Problem description:
Copy the rows verbatim, starting with the line containing "Which series has" and ending with the line containing "Cluster 1 (higher count categories)", both included.

Data provided:
━━━━━━━━

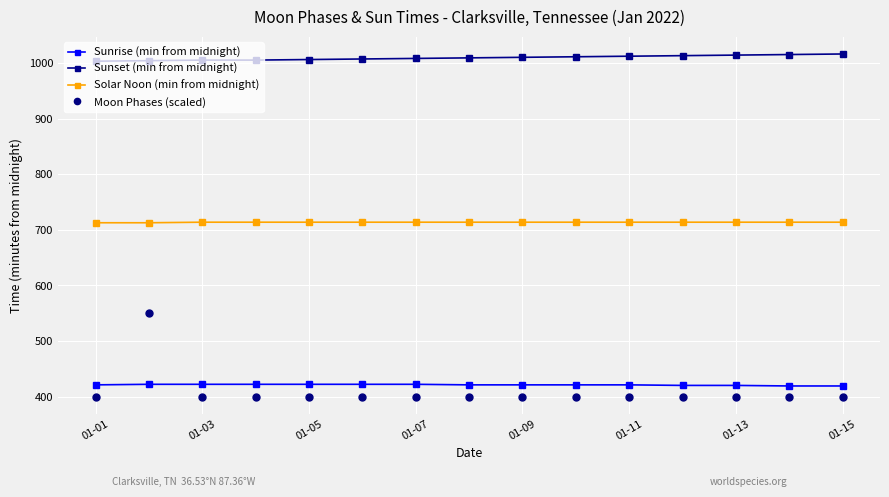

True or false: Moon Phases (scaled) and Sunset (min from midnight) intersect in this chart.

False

━━━━━━━━

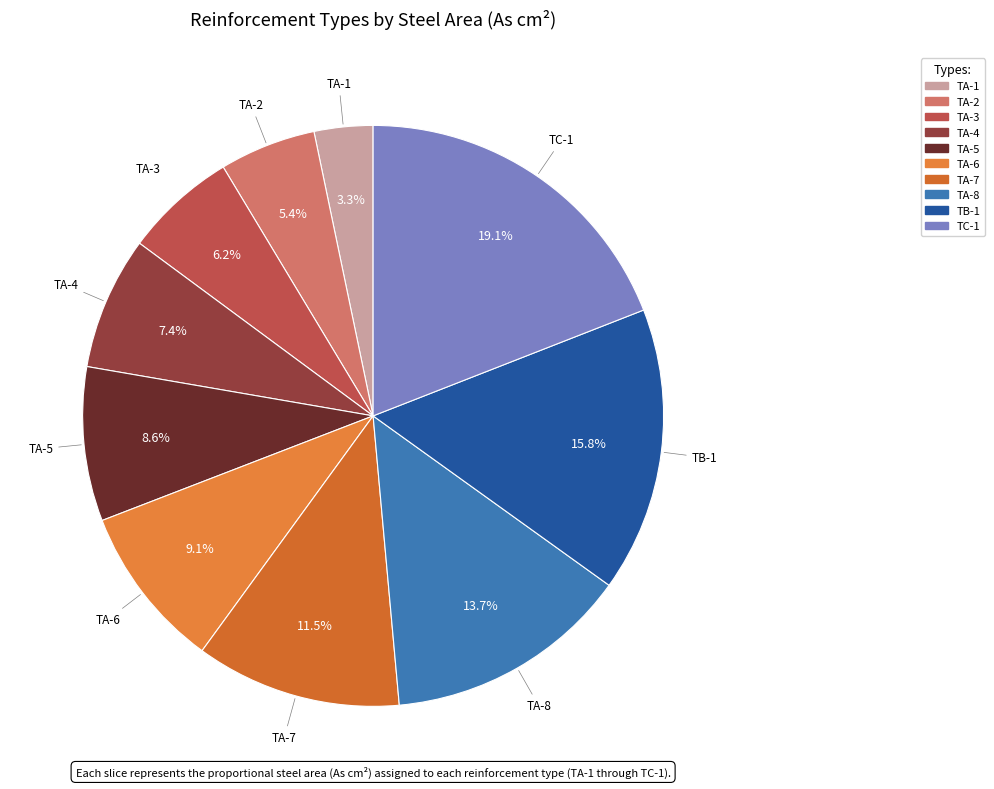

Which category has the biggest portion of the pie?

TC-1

━━━━━━━━

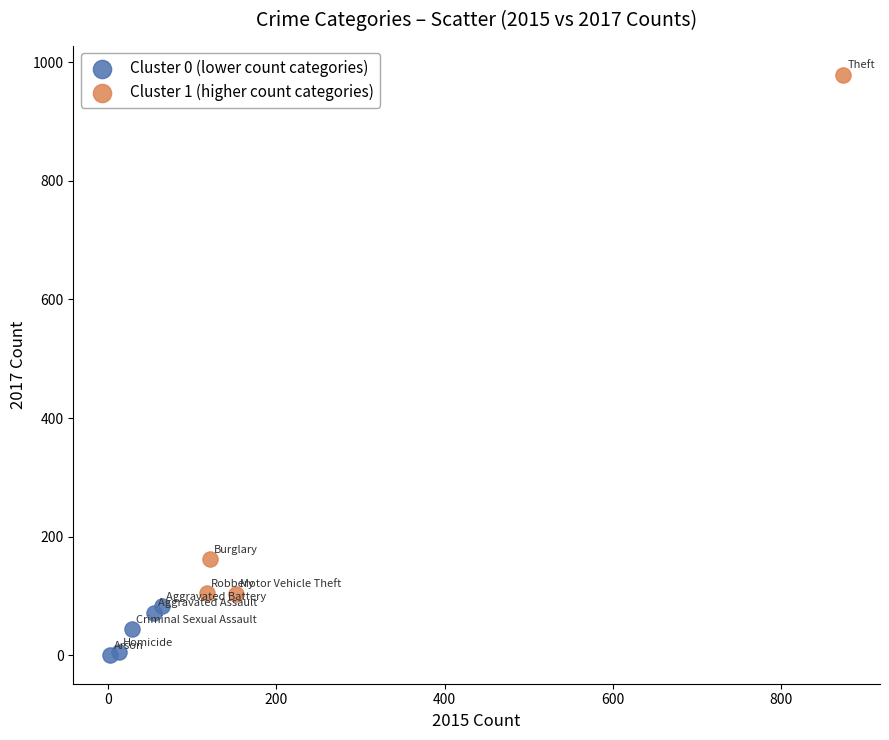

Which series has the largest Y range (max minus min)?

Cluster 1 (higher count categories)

━━━━━━━━

Answer box:
Which series has the largest Y range (max minus min)?

Cluster 1 (higher count categories)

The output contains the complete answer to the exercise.